"Mi papá trajo escondida la bandera argentina que flameó en Malvinas: no quiso que estuviera en un museo inglés".

Experto en la geografía. Él conocía a la perfección las bahías y los montes por haber estado varias veces en las islas. Curiosamente, mientras luchaba allá, en su casa de Buenos Aires pasaban cosas extrañas. POR Gretel Gaffoglio
  • Mirada. A Gretel Gaffoglio el mar le trae recuerdos sobre el rol de su padre en Malvinas. Mirada. A Gretel Gaffoglio el mar le trae recuerdos sobre el rol de su padre en Malvinas.
  • El capitán Adolfo Gaffoglio, jefe del Apostadero Naval Malvinas, única unidad de la Armada creada en ese rincón del territorio nacional. El capitán Adolfo Gaffoglio, jefe del Apostadero Naval Malvinas, única unidad de la Armada creada en ese rincón del territorio nacional.
  • La bandera argentina flamea en el Apostadero Naval Malvinas. La bandera argentina flamea en el Apostadero Naval Malvinas.

La noche que hundieron al crucero ARA General Belgrano, en plena guerra de Malvinas, mi hermano tuvo un paro cardiorrespiratorio. Tras escuchar unos extraños ronquidos, mi madre se despertó en la mitad de la noche y vio que mi hermano de solo cuatro años, yacía tieso, inerte, junto a ella en su cama matrimonial. Antes, ese mismo día, luego de ver las noticias del hundimiento del Belgrano en la TV, mi hermano se había puesto a jugar con las pertenencias de mi padre. Se disfrazó de soldado, agarró un casco verde –uno de verdad–, y jugó a que él solo vencía a todos los ingleses. Mi madre se conmovió y se lo llevó a dormir con ella.

DETALLE DE LA TAREA: Prolonga el relato sobre la bandera de Malvinas a partir de la oración «Mi madre se conmovió y se lo llevó a dormir con ella».

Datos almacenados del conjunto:

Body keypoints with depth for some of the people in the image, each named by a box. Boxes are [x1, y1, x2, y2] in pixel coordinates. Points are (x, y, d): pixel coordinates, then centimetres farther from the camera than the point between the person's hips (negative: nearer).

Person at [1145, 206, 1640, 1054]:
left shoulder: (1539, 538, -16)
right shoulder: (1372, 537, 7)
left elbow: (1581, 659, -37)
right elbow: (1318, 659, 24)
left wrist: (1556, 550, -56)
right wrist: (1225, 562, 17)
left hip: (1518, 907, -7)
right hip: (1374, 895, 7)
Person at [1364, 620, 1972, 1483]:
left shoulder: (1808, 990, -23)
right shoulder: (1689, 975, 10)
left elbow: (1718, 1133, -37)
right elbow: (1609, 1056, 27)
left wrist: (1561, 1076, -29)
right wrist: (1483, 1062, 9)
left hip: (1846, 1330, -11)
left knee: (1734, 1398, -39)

...

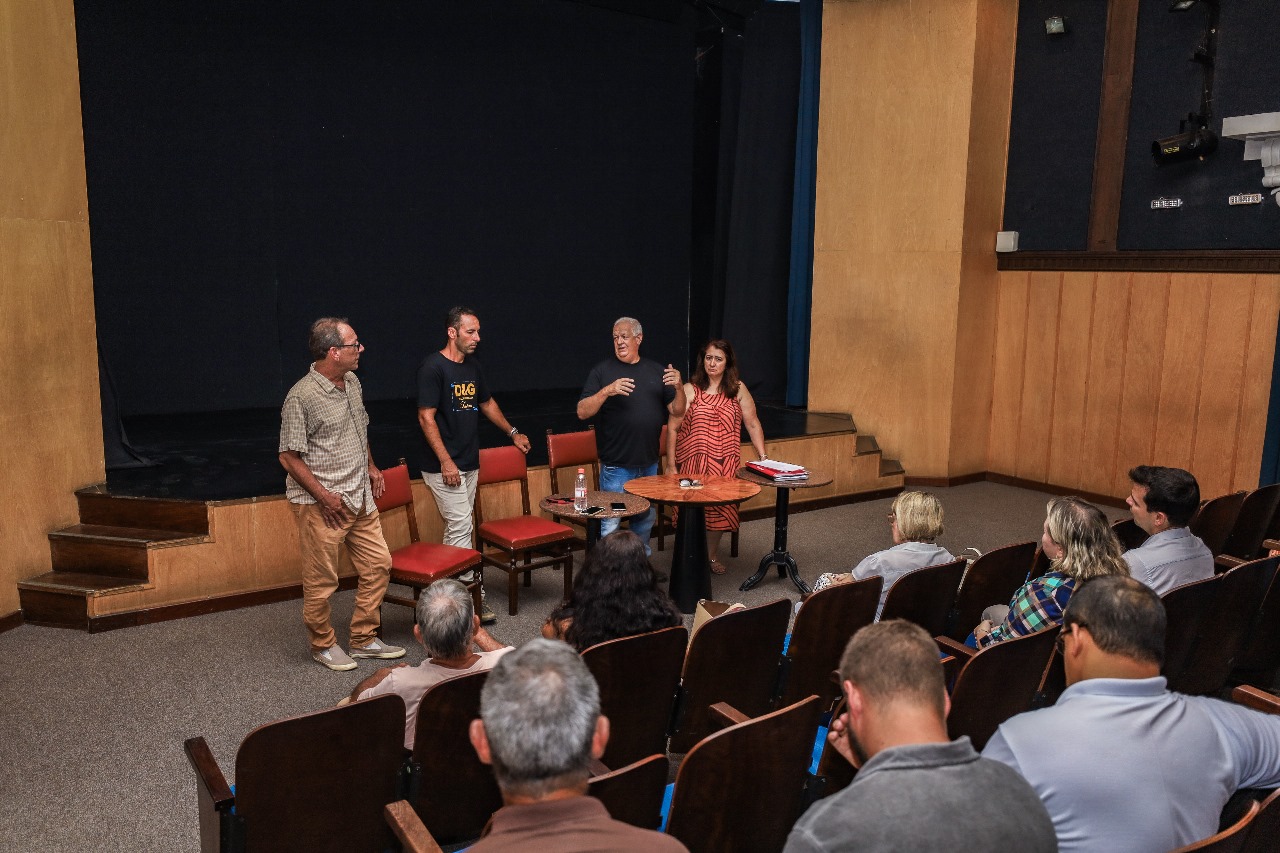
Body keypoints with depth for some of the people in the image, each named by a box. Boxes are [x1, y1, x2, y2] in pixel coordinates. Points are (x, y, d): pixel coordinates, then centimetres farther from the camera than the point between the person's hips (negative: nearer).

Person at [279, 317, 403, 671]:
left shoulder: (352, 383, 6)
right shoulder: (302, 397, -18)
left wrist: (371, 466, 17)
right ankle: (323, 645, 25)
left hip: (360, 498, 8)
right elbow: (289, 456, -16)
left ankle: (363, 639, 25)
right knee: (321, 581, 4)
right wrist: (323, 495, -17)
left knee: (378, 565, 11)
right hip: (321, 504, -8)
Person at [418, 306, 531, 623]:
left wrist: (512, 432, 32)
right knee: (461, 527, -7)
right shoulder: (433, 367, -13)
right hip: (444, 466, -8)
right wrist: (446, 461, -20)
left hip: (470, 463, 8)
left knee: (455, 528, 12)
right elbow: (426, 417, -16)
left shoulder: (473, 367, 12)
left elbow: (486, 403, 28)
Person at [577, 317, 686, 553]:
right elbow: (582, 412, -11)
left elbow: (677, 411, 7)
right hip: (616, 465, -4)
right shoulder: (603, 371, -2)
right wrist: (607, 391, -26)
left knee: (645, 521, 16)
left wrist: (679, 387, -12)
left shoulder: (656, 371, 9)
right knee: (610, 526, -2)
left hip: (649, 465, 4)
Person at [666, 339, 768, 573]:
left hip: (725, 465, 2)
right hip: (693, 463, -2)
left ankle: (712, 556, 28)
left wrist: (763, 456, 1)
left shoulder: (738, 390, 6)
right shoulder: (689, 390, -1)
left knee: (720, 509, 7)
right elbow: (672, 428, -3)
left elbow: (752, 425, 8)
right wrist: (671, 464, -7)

RESPUESTA A CONTINUACIÓN:
Pero ahora, él ya no respiraba; su corazón se había detenido en la mitad de la noche y de repente. Mamá de un tirón lo sacó de la cama y lo apoyó en el piso buscando una superficie dura. A los gritos nos despertó para que fuéramos a socorrerla. Al entrar en la habitación vi a hermano que yacía inmóvil, con los ojos cerrados y la piel violeta. Como si integrara el elenco estelar de una película de terror, ahora mis ojos presenciaban, en vivo y en directo, la muerte súbita de mi hermano; tan indefenso, tan amado; tan chiquito. Pero mamá es médica y con ambos brazos presionó su pecho varias veces, luego le apretó la mandíbula por fuera de las muelas para entreabrir su boca sellada e insuflarle aire.

A la batalla que libraba mi padre junto a muchos otros argentinos en la Guerra de Malvinas, ahora se sumaba la peor de las batallas. O la más vívida: la que protagonizábamos mi madre, mi abuela, mis dos hermanas y yo. En medio de nuestros llantos y los gritos de mi abuela en el balcón pidiendo auxilio, mamá nos urgió a que llamáramos a una ambulancia. Mientras, tanto, nos turnábamos entre todas para hacerle RCP y respiración boca a boca. Vivíamos en el último piso de una torre en Barrancas de Belgrano. Los vecinos del departamento de enfrente se despertaron y salían a los balcones.

–Ya llamamos dos veces a la ambulancia– le gritaban a mi abuela de balcón a balcón.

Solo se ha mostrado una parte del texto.